Bereitgestellter Auszug:
Internationalen Zerwürfnissen begegnet man nachhaltig über transnationale Zusammenschlüsse, den langfristigen Abbau des Nationalismus und damit dem Aufbau einer geeinten Zivilgesellschaft. Dass Deutschland und Frankreich keine Kriege mehr miteinander führen hat nichts mit der Bundeswehr oder der Armée française zu tun.

Soweit die Theorie, ja. Dass Frankreich und Deutschland keine Kriege mehr führen, hat vor allem damit zu tun, dass auf beiden Seiten, aber insbesondere auf Seiten des Aggressors Deutschland, die Einsicht herrschte, dass man in Zukunft besser zusammen besteht. Der heutige Aggressor steht noch mit Hunderttausenden in der Ukraine und schießt während wir hier fröhlich schreiben seine Grenzen Meter für Meter Richtung Westen. Der ist noch nicht so weit wie Deutschland nach '45.

Erforderliche Handlung A: Übernehmen Sie unverändert die Zeilen der Einträge vom Beginn der Einträge bis einschließlich der Zeile mit „to get full“.

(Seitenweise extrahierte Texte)
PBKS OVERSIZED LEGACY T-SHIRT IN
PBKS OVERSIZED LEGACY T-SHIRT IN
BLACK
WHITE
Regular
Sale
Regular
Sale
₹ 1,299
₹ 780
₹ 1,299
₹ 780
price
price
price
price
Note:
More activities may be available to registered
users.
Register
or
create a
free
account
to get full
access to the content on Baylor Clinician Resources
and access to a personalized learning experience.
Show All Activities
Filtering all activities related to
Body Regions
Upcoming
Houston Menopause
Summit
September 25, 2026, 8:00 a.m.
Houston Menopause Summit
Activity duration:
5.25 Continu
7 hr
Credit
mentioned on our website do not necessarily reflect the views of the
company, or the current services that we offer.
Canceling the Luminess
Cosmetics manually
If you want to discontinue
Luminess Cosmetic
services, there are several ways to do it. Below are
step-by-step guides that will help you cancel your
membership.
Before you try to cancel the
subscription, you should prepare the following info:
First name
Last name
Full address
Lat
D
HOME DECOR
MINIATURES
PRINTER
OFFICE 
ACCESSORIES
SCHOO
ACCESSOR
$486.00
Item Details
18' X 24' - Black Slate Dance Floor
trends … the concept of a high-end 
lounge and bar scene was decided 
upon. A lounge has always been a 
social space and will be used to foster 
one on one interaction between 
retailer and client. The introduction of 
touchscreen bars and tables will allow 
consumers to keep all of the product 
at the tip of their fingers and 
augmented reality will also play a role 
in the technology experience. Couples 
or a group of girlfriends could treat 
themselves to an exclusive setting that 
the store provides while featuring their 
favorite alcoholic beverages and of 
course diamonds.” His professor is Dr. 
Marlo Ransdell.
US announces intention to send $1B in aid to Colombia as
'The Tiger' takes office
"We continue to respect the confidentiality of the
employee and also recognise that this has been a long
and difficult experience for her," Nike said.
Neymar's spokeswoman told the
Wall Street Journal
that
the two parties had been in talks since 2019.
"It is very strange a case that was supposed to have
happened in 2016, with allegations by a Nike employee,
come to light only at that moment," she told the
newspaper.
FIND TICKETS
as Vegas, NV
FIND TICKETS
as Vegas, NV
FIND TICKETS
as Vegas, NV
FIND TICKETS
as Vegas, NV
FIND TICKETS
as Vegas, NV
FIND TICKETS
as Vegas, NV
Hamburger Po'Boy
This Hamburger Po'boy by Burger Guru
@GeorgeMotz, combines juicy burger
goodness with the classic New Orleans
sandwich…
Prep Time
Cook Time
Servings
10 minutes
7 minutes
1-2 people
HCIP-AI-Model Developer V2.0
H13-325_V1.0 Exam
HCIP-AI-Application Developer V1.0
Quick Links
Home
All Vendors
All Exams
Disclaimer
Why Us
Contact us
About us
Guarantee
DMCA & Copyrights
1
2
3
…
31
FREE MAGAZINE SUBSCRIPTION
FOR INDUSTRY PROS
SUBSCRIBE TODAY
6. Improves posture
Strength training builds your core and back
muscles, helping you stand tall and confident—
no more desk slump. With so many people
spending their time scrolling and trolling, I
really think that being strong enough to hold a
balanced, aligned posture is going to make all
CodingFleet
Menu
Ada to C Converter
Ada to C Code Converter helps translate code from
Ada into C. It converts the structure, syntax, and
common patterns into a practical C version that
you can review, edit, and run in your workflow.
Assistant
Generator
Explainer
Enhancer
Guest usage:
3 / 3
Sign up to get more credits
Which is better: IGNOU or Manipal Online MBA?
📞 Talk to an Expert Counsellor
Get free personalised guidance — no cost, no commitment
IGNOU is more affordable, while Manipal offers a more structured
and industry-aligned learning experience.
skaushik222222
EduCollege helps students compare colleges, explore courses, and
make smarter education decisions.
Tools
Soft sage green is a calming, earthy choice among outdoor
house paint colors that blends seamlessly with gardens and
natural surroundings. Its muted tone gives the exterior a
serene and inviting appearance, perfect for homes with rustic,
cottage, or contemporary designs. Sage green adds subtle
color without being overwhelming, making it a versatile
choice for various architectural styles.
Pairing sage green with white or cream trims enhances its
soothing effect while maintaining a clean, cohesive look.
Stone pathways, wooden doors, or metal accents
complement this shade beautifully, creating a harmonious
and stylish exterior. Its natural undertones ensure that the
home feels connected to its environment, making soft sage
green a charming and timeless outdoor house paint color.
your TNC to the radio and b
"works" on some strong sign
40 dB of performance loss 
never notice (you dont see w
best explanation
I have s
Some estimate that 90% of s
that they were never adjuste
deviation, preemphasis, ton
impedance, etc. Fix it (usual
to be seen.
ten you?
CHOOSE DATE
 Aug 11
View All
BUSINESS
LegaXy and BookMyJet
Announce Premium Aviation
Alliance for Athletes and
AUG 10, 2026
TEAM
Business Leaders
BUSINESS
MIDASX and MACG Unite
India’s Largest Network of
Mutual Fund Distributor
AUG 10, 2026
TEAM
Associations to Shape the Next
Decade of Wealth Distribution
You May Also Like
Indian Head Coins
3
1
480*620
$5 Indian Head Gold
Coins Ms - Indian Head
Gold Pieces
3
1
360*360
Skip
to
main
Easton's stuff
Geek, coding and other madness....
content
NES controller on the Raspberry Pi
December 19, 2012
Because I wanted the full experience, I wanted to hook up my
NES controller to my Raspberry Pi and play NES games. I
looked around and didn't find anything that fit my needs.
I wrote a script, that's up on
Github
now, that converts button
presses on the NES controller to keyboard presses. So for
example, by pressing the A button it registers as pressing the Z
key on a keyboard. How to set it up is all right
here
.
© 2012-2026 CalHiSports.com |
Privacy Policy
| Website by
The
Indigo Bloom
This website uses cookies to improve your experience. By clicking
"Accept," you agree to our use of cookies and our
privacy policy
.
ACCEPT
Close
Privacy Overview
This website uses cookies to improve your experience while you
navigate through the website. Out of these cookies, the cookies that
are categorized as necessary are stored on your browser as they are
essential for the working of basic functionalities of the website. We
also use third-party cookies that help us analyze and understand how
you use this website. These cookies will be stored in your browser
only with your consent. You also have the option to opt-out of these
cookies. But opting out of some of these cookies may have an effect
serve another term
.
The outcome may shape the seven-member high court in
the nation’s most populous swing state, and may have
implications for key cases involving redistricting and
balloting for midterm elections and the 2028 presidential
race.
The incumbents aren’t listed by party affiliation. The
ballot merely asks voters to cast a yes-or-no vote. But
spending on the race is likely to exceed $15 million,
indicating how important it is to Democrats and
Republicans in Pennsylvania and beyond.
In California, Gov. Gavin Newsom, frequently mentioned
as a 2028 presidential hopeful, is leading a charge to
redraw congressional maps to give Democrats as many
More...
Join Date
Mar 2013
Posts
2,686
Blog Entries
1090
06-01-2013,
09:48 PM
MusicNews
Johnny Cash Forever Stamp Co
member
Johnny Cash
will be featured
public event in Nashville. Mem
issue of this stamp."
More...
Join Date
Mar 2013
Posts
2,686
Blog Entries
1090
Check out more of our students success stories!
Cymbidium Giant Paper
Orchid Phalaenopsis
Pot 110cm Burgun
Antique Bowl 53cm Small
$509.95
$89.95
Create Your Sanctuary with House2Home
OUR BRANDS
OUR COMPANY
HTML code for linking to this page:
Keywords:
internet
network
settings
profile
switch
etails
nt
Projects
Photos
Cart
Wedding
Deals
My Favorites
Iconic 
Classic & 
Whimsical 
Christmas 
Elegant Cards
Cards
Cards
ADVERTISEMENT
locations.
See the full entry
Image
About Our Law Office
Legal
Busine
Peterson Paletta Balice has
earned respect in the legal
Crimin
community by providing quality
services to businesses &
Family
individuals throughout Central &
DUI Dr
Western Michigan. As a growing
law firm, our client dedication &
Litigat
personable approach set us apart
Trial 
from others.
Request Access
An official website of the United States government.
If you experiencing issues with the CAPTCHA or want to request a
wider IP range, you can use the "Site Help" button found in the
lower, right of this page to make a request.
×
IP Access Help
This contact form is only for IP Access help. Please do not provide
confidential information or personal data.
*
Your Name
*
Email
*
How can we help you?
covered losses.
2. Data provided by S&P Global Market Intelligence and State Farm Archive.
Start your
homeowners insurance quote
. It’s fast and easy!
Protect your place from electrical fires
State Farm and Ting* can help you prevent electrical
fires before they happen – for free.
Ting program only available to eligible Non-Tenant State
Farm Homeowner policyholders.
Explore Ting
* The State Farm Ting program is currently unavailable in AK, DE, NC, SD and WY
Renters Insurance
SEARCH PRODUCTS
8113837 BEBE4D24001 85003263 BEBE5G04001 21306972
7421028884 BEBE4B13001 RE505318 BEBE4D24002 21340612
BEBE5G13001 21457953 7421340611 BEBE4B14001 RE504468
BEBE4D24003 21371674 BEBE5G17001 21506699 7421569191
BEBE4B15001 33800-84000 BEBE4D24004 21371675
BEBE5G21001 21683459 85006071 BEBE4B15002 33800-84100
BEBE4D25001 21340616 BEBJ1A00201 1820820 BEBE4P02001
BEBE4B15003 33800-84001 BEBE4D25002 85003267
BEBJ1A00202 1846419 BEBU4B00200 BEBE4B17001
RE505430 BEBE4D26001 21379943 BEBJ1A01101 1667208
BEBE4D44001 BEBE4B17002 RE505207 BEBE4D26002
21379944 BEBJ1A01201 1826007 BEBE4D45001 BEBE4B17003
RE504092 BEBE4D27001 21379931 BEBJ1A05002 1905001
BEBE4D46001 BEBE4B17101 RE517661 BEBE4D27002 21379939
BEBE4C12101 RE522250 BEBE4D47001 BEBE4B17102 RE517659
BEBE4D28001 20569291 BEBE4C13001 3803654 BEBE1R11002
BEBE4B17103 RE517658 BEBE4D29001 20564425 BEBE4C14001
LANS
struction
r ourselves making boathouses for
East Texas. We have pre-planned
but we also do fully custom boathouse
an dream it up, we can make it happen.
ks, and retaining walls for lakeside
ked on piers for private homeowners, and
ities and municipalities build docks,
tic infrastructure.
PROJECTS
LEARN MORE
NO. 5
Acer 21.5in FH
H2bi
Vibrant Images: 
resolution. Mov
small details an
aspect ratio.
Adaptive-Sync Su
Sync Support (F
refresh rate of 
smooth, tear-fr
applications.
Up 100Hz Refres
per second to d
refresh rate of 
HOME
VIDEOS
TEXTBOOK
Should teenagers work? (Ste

Erforderliche Handlung B: Wo steht laut dem Auszug über das deutsch-französische Verhältnis der heutige Aggressor noch mit Hunderttausenden?

Antwort A:
PBKS OVERSIZED LEGACY T-SHIRT IN
PBKS OVERSIZED LEGACY T-SHIRT IN
BLACK
WHITE
Regular
Sale
Regular
Sale
₹ 1,299
₹ 780
₹ 1,299
₹ 780
price
price
price
price
Note:
More activities may be available to registered
users.
Register
or
create a
free
account
to get full

Antwort B: In der Ukraine.